:: What to produce ::
All that should be output is the block of lines below from the line with "left ear: (851, 226)" to the line with "right wrist: (360, 350)", both included, exactly as written.
>>>>>
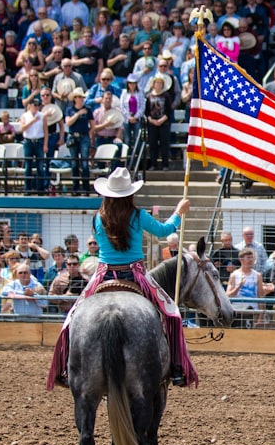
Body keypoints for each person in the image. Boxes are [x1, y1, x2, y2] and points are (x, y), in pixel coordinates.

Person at [46, 167, 194, 390]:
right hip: (135, 274)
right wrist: (178, 213)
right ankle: (176, 367)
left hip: (103, 274)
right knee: (172, 313)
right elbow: (164, 231)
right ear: (130, 194)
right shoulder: (139, 215)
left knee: (72, 318)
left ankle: (65, 367)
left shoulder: (97, 219)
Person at [226, 247, 262, 327]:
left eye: (252, 258)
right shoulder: (234, 275)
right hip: (237, 311)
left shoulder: (257, 275)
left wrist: (260, 316)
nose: (250, 260)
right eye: (248, 258)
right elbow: (228, 295)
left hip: (252, 311)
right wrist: (238, 287)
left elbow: (260, 297)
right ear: (241, 259)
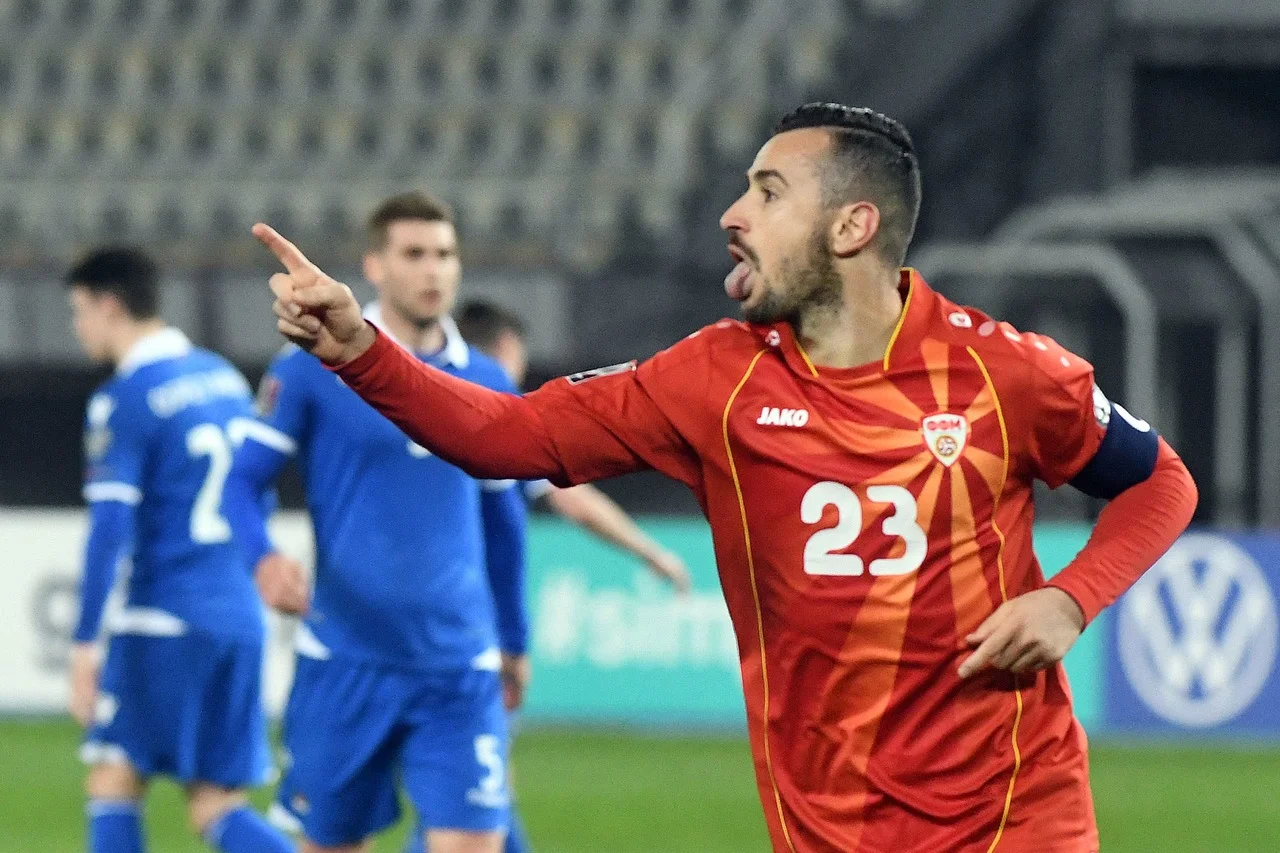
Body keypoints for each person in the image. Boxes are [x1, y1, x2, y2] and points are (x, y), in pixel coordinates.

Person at [254, 103, 1199, 852]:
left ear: (851, 226)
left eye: (767, 193)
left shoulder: (1005, 372)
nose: (732, 216)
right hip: (825, 824)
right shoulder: (715, 378)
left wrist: (1071, 597)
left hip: (1012, 814)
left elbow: (1161, 481)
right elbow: (507, 434)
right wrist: (360, 350)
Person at [223, 192, 529, 853]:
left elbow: (504, 522)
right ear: (375, 265)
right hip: (345, 661)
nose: (433, 269)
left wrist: (515, 636)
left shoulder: (489, 380)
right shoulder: (312, 369)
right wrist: (262, 557)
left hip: (458, 665)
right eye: (414, 254)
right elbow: (242, 482)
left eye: (444, 254)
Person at [66, 247, 294, 853]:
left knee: (114, 779)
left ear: (110, 306)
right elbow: (257, 493)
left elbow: (109, 530)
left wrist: (85, 642)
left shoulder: (124, 398)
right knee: (215, 802)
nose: (78, 327)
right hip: (238, 618)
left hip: (165, 616)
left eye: (80, 311)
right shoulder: (222, 378)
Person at [455, 300, 692, 592]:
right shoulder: (504, 413)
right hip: (478, 594)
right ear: (508, 344)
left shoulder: (433, 410)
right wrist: (652, 553)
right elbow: (573, 501)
<<<<<
:: Answer box ::
left ear: (851, 226)
left eye: (767, 193)
left shoulder: (1005, 372)
nose: (732, 216)
right hip: (825, 824)
right shoulder: (715, 378)
left wrist: (1071, 597)
left hip: (1012, 814)
left elbow: (1161, 481)
right elbow: (507, 434)
right wrist: (360, 350)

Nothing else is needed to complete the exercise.